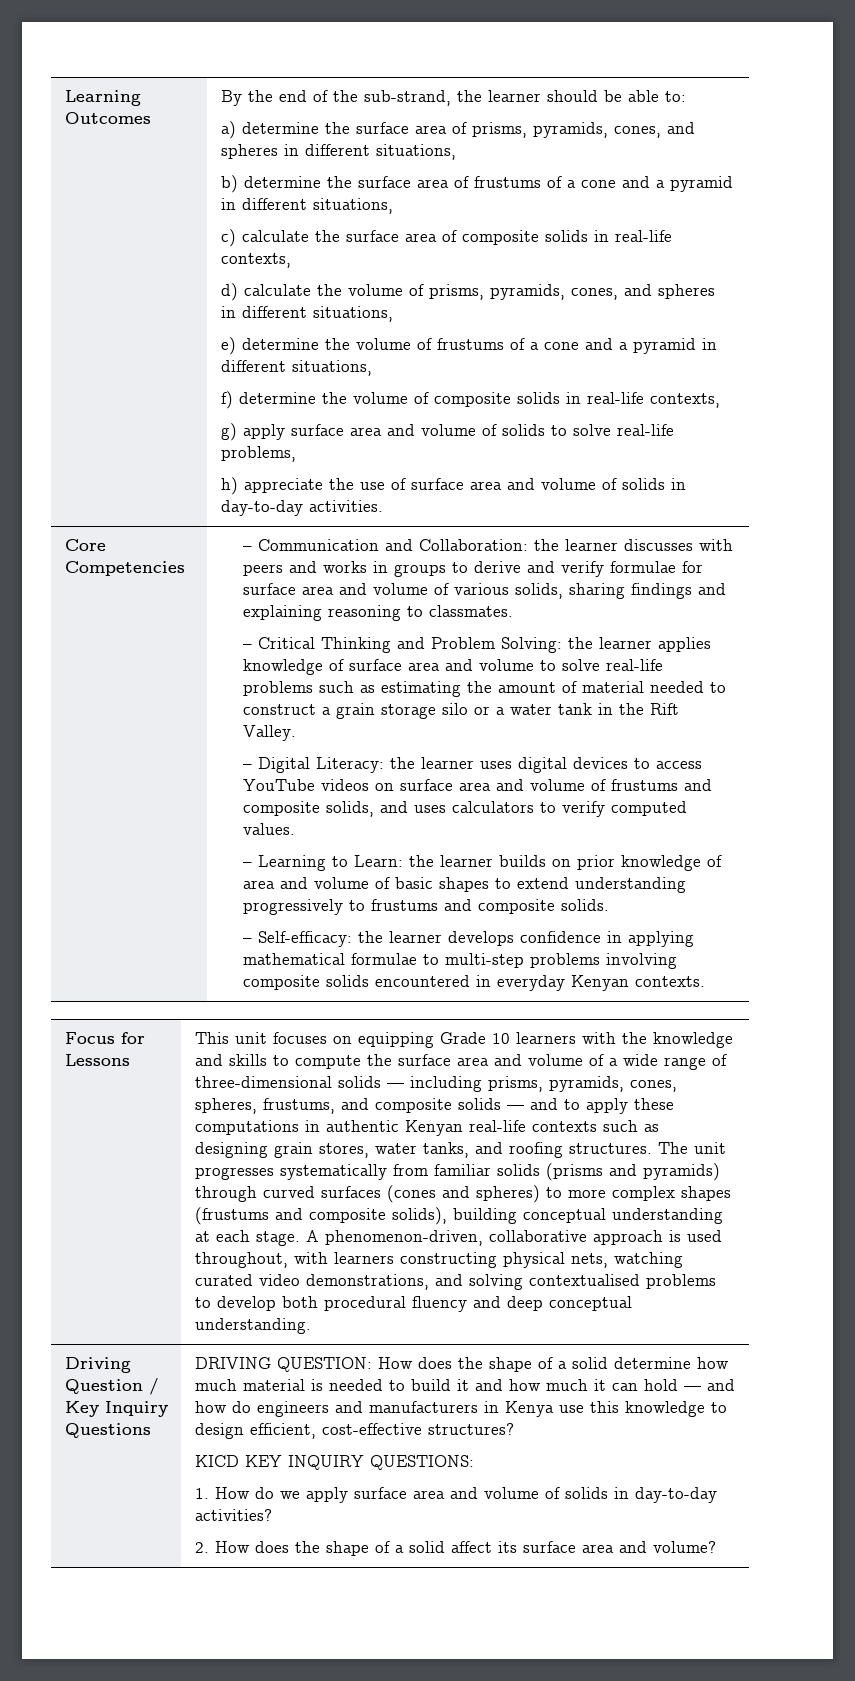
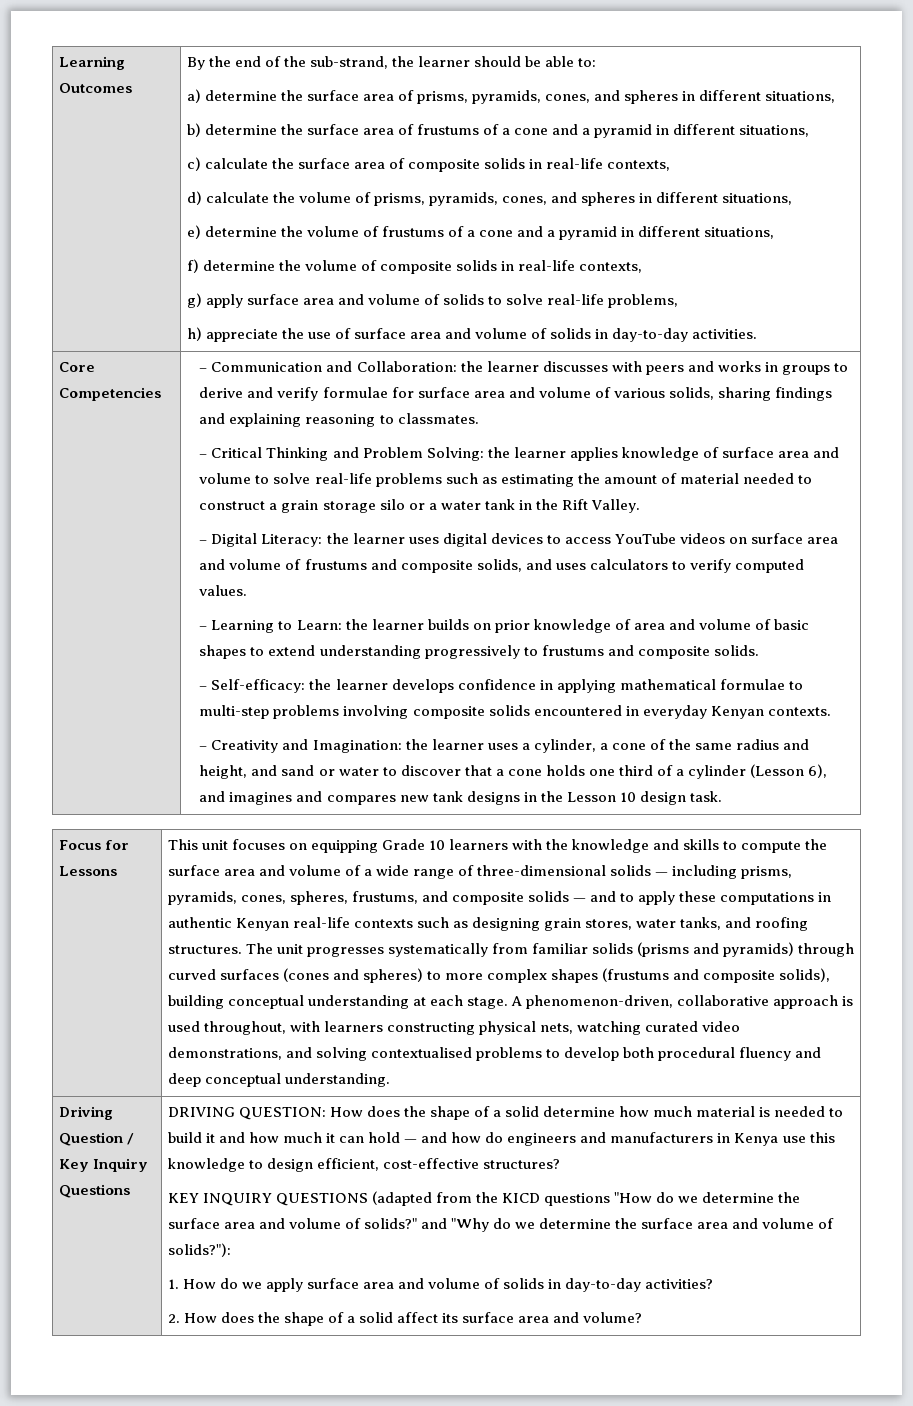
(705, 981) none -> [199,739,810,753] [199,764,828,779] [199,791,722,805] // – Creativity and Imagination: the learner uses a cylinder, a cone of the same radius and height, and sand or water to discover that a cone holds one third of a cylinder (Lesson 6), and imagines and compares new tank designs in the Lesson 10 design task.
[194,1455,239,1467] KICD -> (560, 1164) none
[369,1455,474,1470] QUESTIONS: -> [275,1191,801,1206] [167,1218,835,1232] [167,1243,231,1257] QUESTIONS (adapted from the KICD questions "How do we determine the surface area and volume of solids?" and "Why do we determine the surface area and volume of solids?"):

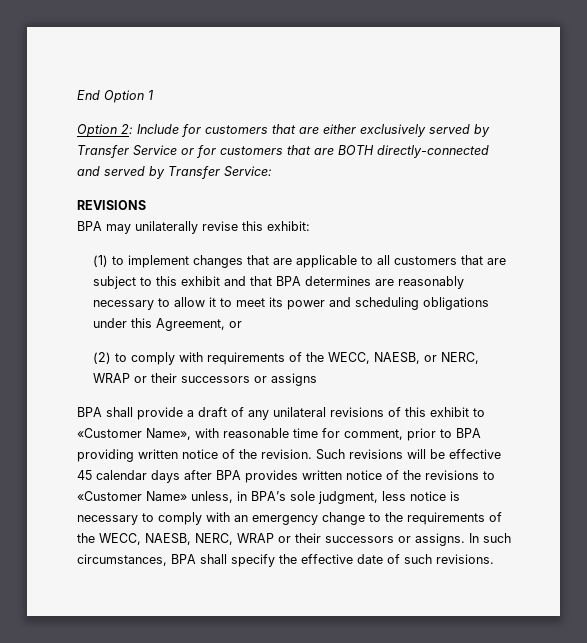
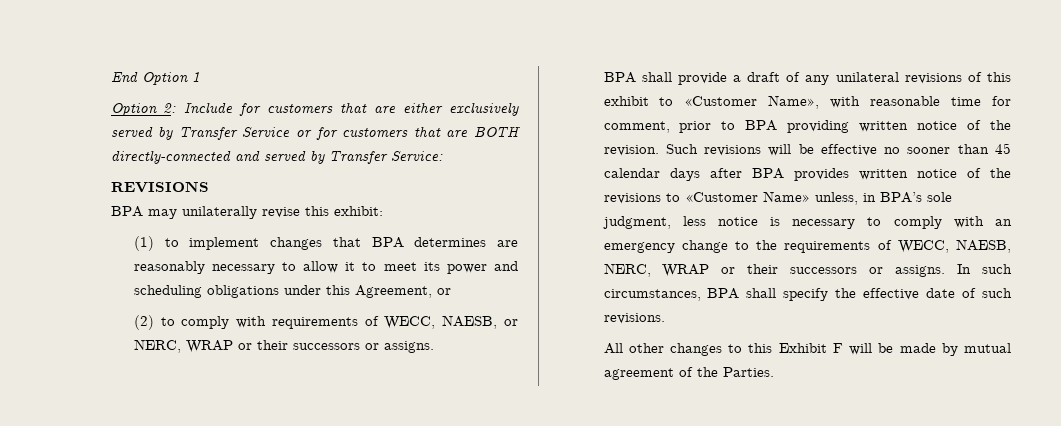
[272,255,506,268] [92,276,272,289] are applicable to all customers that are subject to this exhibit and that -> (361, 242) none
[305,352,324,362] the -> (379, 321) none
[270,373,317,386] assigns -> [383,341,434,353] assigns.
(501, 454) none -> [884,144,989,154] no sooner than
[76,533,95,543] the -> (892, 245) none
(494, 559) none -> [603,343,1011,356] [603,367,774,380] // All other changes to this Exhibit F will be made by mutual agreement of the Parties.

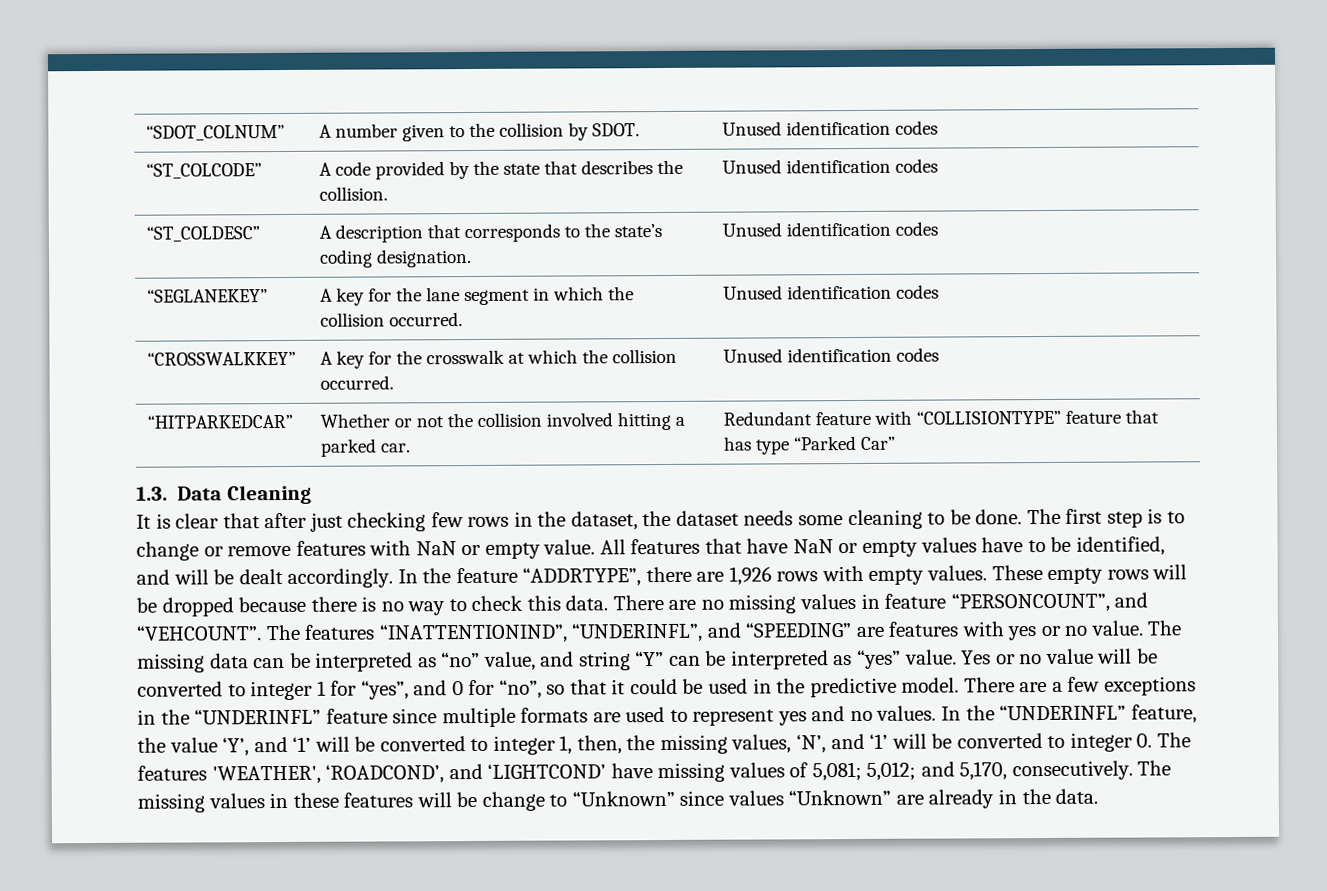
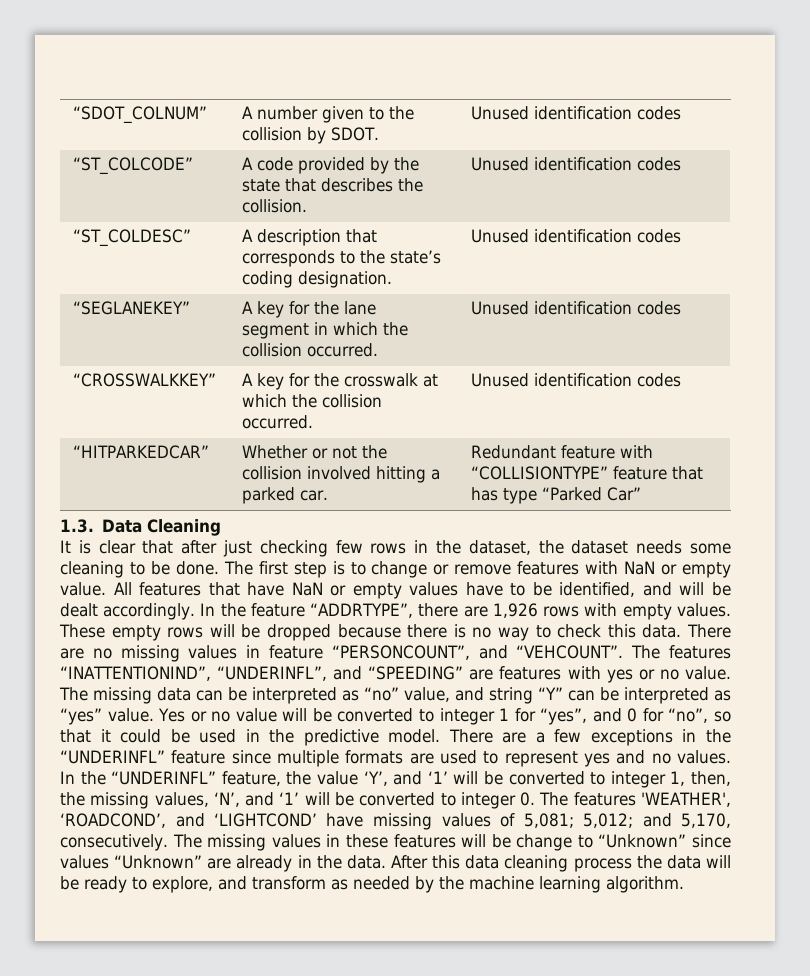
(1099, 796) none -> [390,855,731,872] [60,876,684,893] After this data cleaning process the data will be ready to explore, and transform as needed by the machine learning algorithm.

----------------

Exercise prompt:
Retype everything in the entries exactly except the pictures.

Solution to the exercise:
(705, 981) none -> [199,739,810,753] [199,764,828,779] [199,791,722,805] // – Creativity and Imagination: the learner uses a cylinder, a cone of the same radius and height, and sand or water to discover that a cone holds one third of a cylinder (Lesson 6), and imagines and compares new tank designs in the Lesson 10 design task.
[194,1455,239,1467] KICD -> (560, 1164) none
[369,1455,474,1470] QUESTIONS: -> [275,1191,801,1206] [167,1218,835,1232] [167,1243,231,1257] QUESTIONS (adapted from the KICD questions "How do we determine the surface area and volume of solids?" and "Why do we determine the surface area and volume of solids?"):

[272,255,506,268] [92,276,272,289] are applicable to all customers that are subject to this exhibit and that -> (361, 242) none
[305,352,324,362] the -> (379, 321) none
[270,373,317,386] assigns -> [383,341,434,353] assigns.
(501, 454) none -> [884,144,989,154] no sooner than
[76,533,95,543] the -> (892, 245) none
(494, 559) none -> [603,343,1011,356] [603,367,774,380] // All other changes to this Exhibit F will be made by mutual agreement of the Parties.

(1099, 796) none -> [390,855,731,872] [60,876,684,893] After this data cleaning process the data will be ready to explore, and transform as needed by the machine learning algorithm.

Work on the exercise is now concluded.